The tossing of the caps in the convocation is believed to have started in 1912 with graduates from the US Naval Academy starting the tradition, as per National Geographic.
Debate continues in India
The debate over these robes is not new.
As per Economic Times, as universities were set up in India, they tried to “Indianise academic robes”.
In 2010, the then Union minister Jairam Ramesh removed the gown he was wearing as a guest at the convocation function of the Indian Institute of Forest Management in Madhya Pradesh’s Bhopal, calling it a “barbaric colonial legacy.”
“I still have not been able to figure out after 60 years of Independence why we stick to these barbaric colonial relics,” he said, as per Indian Express.
“Why we cannot have a convocation in simple dress instead of coming dressed up as medieval vicars and popes,” the Congress leader asked.
In 2013, students of Sampuranand Sanskrit University in Uttar Pradesh’s Varanasi walked out of the convocation ceremony to protest against wearing the conventional convocation gown.
The students at the University of Hyderabad protested when they were asked to wear Indian dresses instead of ceremonial robes for the convocation in 2015, once again stirring the debate over the academic garb.
In 2019, the University Grants Commission (UGC) issued a circular asking all universities to replace the Western graduation robe with traditional attire made up of Indian handloom.
“With changing times, everything changes. Indian universities have been carrying on the British style of wearing a robe during convocations.
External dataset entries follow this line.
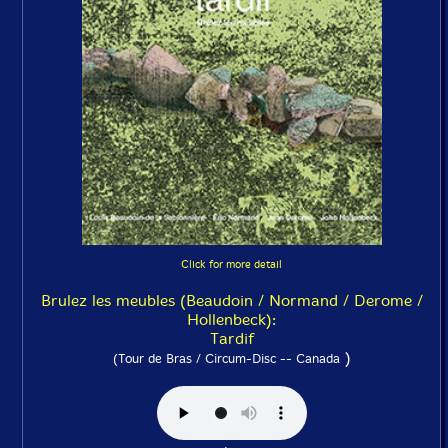
Click for more detail
Brulez les meubles (Beaudoin / Normand / Derome /
Hollenbeck):
Tardif
)
(Tour de Bras / Circum-Disc -- Canada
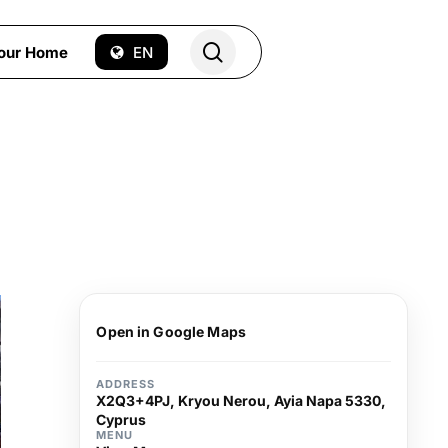
search
Your Home
EN
Open in Google Maps
ADDRESS
X2Q3+4PJ, Kryou Nerou, Ayia Napa 5330,
Cyprus
MENU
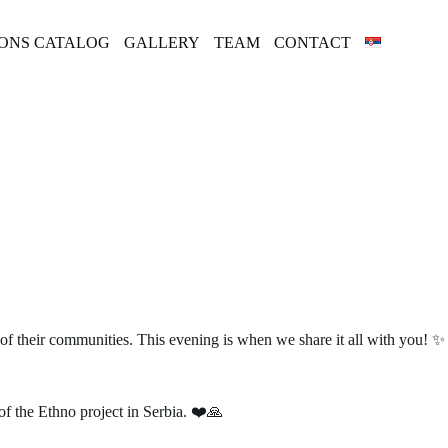
IONS CATALOG
GALLERY
TEAM
CONTACT
 of their communities. This evening is when we share it all with you! ✨
of the Ethno project in Serbia. ❤️🙏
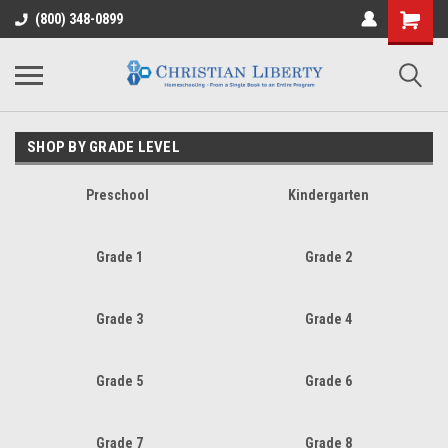
(800) 348-0899
SHOP BY GRADE LEVEL
Preschool
Kindergarten
Grade 1
Grade 2
Grade 3
Grade 4
Grade 5
Grade 6
Grade 7
Grade 8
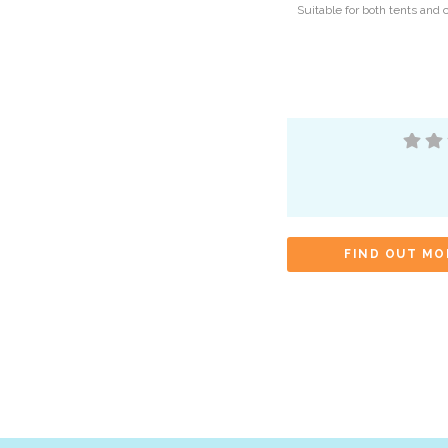
Suitable for both tents and 
FIND OUT MO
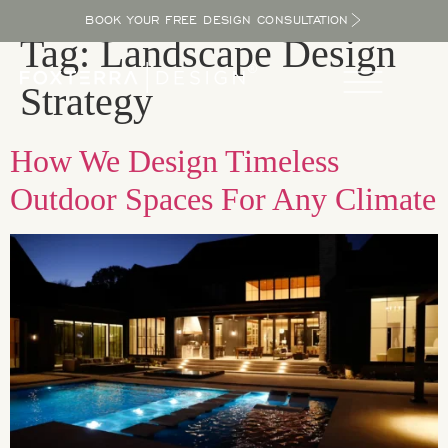
BOOK YOUR FREE DESIGN CONSULTATION
Tag:
Landscape Design
Strategy
How We Design Timeless
Outdoor Spaces For Any Climate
It’s high time that we change the tradition and make it localised,” a senior UGC official was then quoted as saying by The Print.
Many Indian Institutes of Technology including Roorkee, Bombay and Kanpur have already adopted traditional Indian attire — sarees for women and kurta–pajama for men.
The University of Mumbai received flak from some quarters when it discarded ceremonial robes and hats for convocation ceremonies in 2019.